CD tersebut berisi catatan keuangan yang diyakini pihak jaksa berkaitan dengan dugaan penerimaan gratifikasi dan pencucian uang yang menjerat Rafael.
Hal ini diperparah dengan ketiadaan alat bukti pemeriksaan forensik terhadap barang bukti digital yang dimiliki.
Menurut Junaedi, Rani mengaku mendapatkan data itu dari komputer yang biasa digunakan oleh Manajer Keuangan PT Cubes Consulting, Yulianti Noor.

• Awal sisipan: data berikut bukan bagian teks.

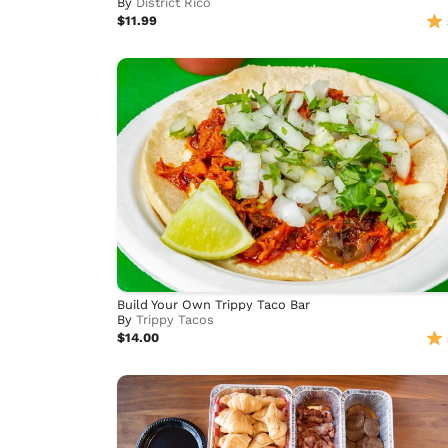
By
District Rico
$11.99
Build Your Own Trippy Taco Bar
By
Trippy Tacos
$14.00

Keterangan itu pun diragukan Junaedi karena keduanya tidak saling mengenal dan menolak data catatan keuangan perusahaan di luar dirinya untuk selama periode dirinya sebagai Direktur keuangan.
"Saksi Rani dalam persidangan tidak memberikan endorsement bahwa data yang berasal dari komputer Yulianti Noor adalah data resmi milik perusahaan PT ARME. Saksi Rani sendiri tidak mengenal Yulianti Noor," ucap Junaedi.

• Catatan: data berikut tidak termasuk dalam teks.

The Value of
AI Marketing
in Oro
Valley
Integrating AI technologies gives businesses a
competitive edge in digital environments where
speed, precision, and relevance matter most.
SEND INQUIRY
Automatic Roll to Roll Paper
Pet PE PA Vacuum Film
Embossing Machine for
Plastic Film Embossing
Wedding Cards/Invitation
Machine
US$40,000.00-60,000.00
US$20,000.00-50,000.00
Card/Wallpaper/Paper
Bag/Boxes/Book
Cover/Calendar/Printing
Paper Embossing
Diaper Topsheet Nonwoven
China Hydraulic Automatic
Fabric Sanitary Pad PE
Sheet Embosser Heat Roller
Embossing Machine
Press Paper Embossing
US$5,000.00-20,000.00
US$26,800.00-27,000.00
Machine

Ketiadaan endorsement Rani atau data yg ditampilkan JPU juga terhadap pengeluaran PT ARME yang semua pengeluaran itu dengan menggunakan cek sedangkan cash hanya untuk gaji pegawai.
"Metode cash hanya diberlakukan untuk pembayaran gaji. Saksi menyatakan apabila transaksi tidak tercatat di laporan keuangan, maka tidak ada transaksi," terang Junaedi.
Keraguan tim kuasa hukum atas bukti elektronik tanpa endorsement, akan tetapi juga diperparah dengan kualifikasi bukti digital yang tidak memenuhi syarat keandalan dan reliabilitas dari bukti digital sebagaimana diatur dalam Undang-undang Informasi dan Transaksi Elektronik (UU ITE).
"Bukti yang dihadirkan dalam persidangan tidak ada bukti fisik, hanya bukti elektronik yang hanya disita saja dari Yulianti Noor tanpa dilakukan uji forensik, sehingga tidak diketahui secara pasti kapan data elektronik dibuat (created date) dan diubah terakhir (last modified date)," paparnya.